Tragedy struck the Schwartz family in 1938, when 12-year-old Julius was struck and killed by a truck. Shaken by the loss of the family member he was closest to, Bernard became determined to do something positive with his life and began attending Seward Park High School on Manhattan's Lower East Side. Enlisting in the U.S. Navy after graduation, he spent World War II in the Pacific aboard the submarine U.S.S. Proteus. Following his honorable discharge in 1945, he used his G.I. Bill to pay for acting lessons at the New School for Social Research, where his classmates included fellow Seward Park alumnus Walter Matthau.
Schwartz's acting career started in 1947, when he was accepted into the New York Dramatic Workshop. He then began to pay his dues by appearing in a slew of stage productions, including "Twelfth Night" and "Golden Boy." His movie career began when, in 1948, theatrical agent Joyce Selznick arranged for him to meet with her uncle David O. Selznick at Universal Studios. His good looks got him a seven-year contract, and it was then that he changed his name to Tony Curtis (which he got from the novel Anthony Adverse and a cousin of his named Janush Kertiz).
---
Condense the paragraph in the passage on Tony Curtis's early years that begins "Schwartz's acting career started in 1947" into a bulleted list, keeping its main facts. The data that comes next is separate material, unrelated to the passage on Tony Curtis's early years.

* _Information provided_
---
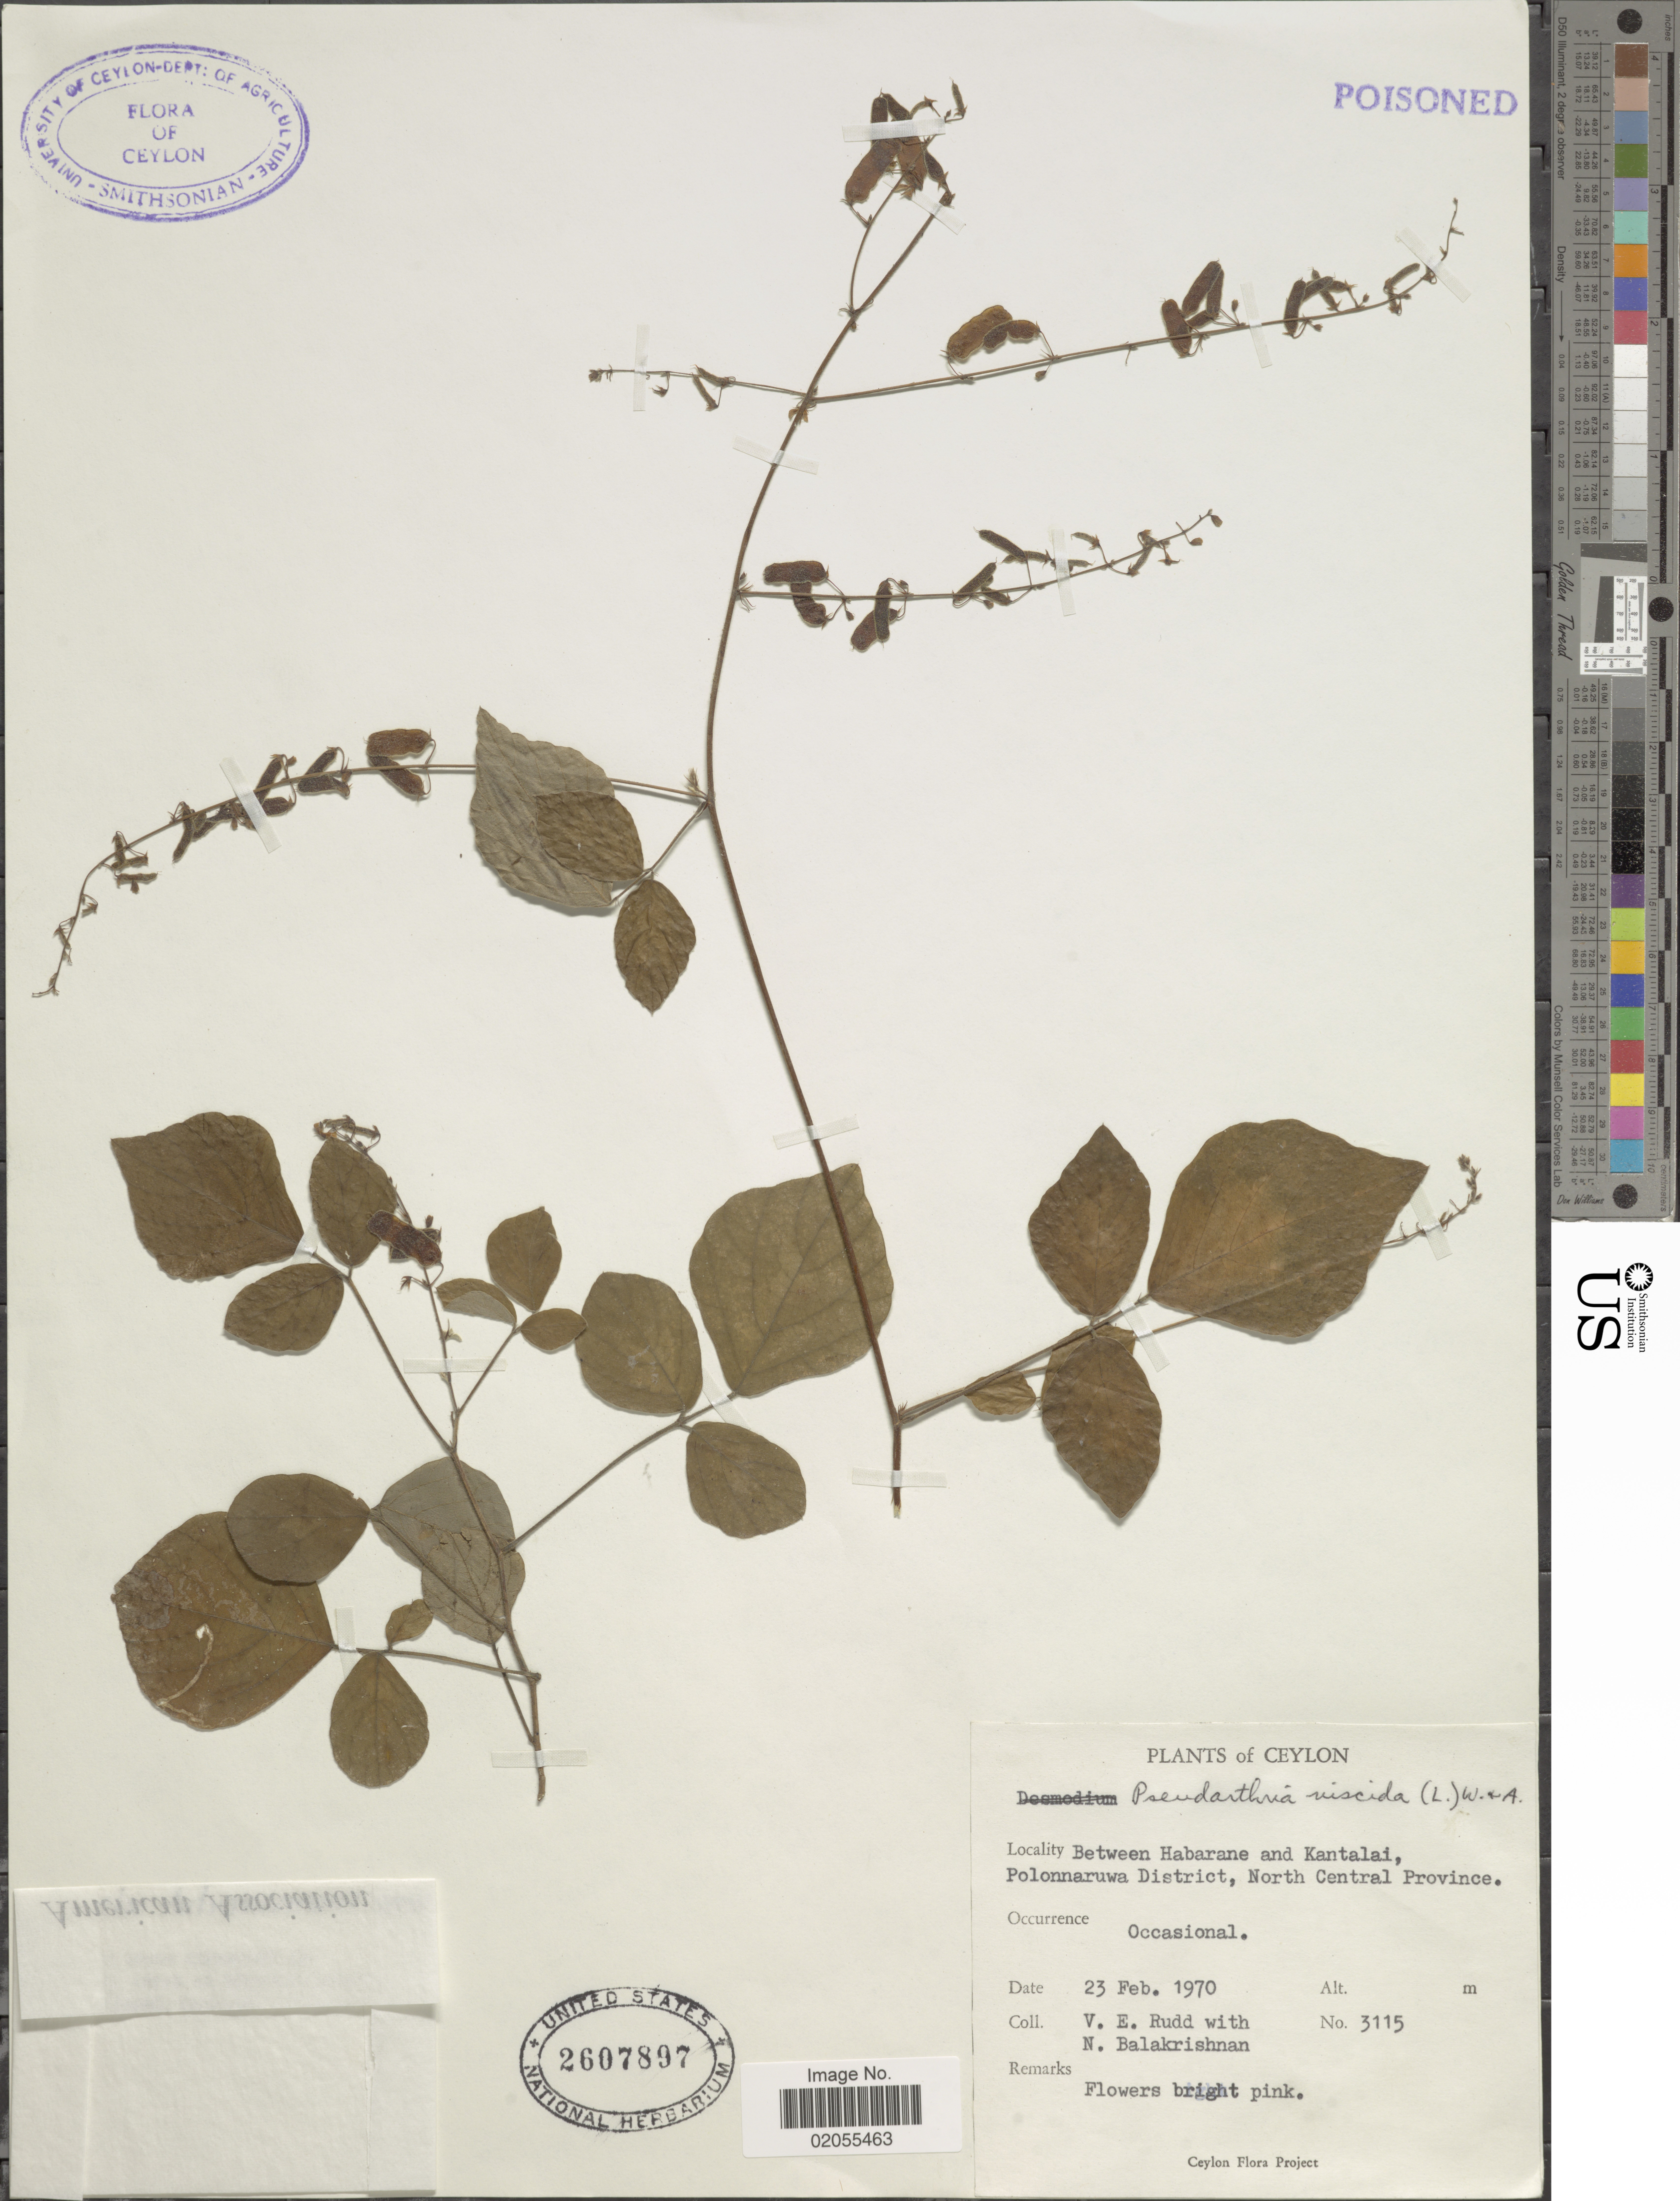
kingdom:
---
* _The result_
- 1947: Schwartz began his acting career when he was accepted into the New York Dramatic Workshop.
- He appeared in many stage productions, including "Twelfth Night" and "Golden Boy."
- 1948: Theatrical agent Joyce Selznick arranged for him to meet her uncle, David O. Selznick, at Universal Studios, which started his movie career.
- His good looks earned him a seven-year contract.
- At that point he changed his name to Tony Curtis, taken from the novel Anthony Adverse and a cousin named Janush Kertiz.